= Janet's Planet =

American children's television show

Janet's Planet is an American educational children's television show hosted by Janet Ivey and her explorers. The show explores one topic per episode, such as "Mars", "Aviation", and "Microgravity". Janet's Planet originally aired on PBS and over 140 of its affiliated local public stations. The series aims to teach lessons about science to a preteen audience. The show has an appeal beyond the young audience by featuring national musical guests like Lord Huron and staples of classic children shows like puppets and animations. Janet's Planet also features engineers, designers, and makers like the designer of Lego's NASA Mars Science Laboratory Curiosity Rover.
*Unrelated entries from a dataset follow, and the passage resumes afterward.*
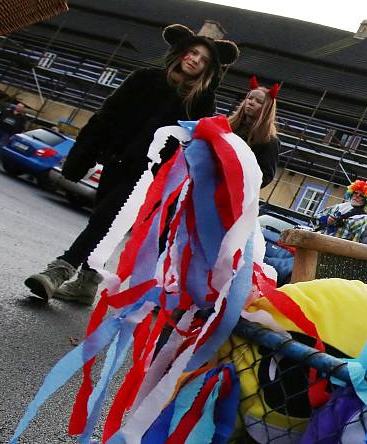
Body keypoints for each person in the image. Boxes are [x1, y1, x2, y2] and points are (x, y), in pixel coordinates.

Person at [23, 23, 239, 304]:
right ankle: (88, 282)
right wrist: (85, 154)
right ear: (181, 52)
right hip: (117, 161)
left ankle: (59, 271)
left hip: (150, 175)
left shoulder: (200, 102)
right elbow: (107, 116)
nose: (195, 59)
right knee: (102, 219)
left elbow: (197, 148)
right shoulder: (144, 79)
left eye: (203, 59)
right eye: (192, 52)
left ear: (208, 70)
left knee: (104, 219)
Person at [227, 75, 280, 188]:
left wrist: (239, 181)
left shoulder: (269, 141)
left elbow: (265, 176)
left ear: (267, 109)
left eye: (258, 101)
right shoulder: (227, 126)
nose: (251, 102)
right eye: (250, 98)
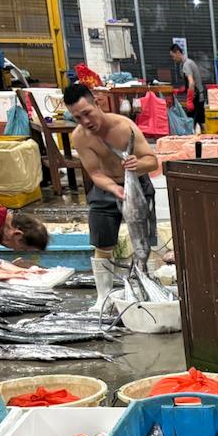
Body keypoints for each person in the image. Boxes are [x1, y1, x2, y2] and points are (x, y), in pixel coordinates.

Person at [63, 81, 159, 310]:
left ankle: (148, 286)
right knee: (102, 242)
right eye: (78, 117)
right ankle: (103, 297)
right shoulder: (80, 137)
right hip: (106, 187)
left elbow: (152, 161)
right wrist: (114, 188)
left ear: (97, 103)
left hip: (137, 184)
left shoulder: (125, 127)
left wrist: (138, 165)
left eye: (87, 113)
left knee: (144, 242)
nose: (85, 121)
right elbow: (95, 173)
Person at [170, 42, 206, 133]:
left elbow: (191, 83)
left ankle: (193, 141)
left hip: (196, 97)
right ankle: (209, 138)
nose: (173, 59)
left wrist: (189, 100)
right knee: (201, 122)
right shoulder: (188, 62)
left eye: (173, 56)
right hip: (199, 95)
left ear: (178, 52)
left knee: (190, 124)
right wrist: (183, 89)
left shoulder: (186, 64)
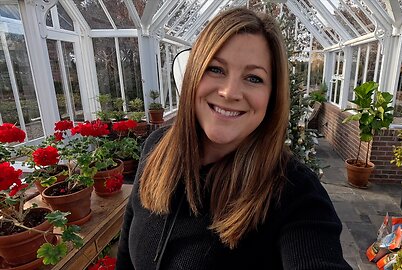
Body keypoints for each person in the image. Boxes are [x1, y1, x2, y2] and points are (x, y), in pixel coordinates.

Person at [116, 7, 352, 270]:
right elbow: (127, 244)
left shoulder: (294, 194)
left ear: (272, 96)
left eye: (254, 78)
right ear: (193, 75)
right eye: (216, 69)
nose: (230, 92)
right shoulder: (157, 147)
The television program has grown into a touring live stage show and related merchandise. Janet's Planet DVDs and New Media are frequently used in schools as an education source especially for STEM lessons.

== Production ==
Janet's Planet 2014–2015 season is produced by PopCause LLC.

==Honors==
Janet's Planet is a recipient of 12 Regional Emmys, 5 Gracie Allen Awards, and Buzz Aldrin ShareScience Foundation Ambassador.

=== Characters ===
- Janet - Chief Scientist of Janet's Planet.
- Albert - the first ever monkey astronaut who on June 11, 1948, rode over 63 km (39 mi) on a V2 rocket. Albert had the honor of introducing Lord Huron as the musical guest for Janet's Planet.
- Marsella - the friendliest Extraterrestrial life, also known as an Alien, from the planet Mars. Marsella is the expert on the planet Mars.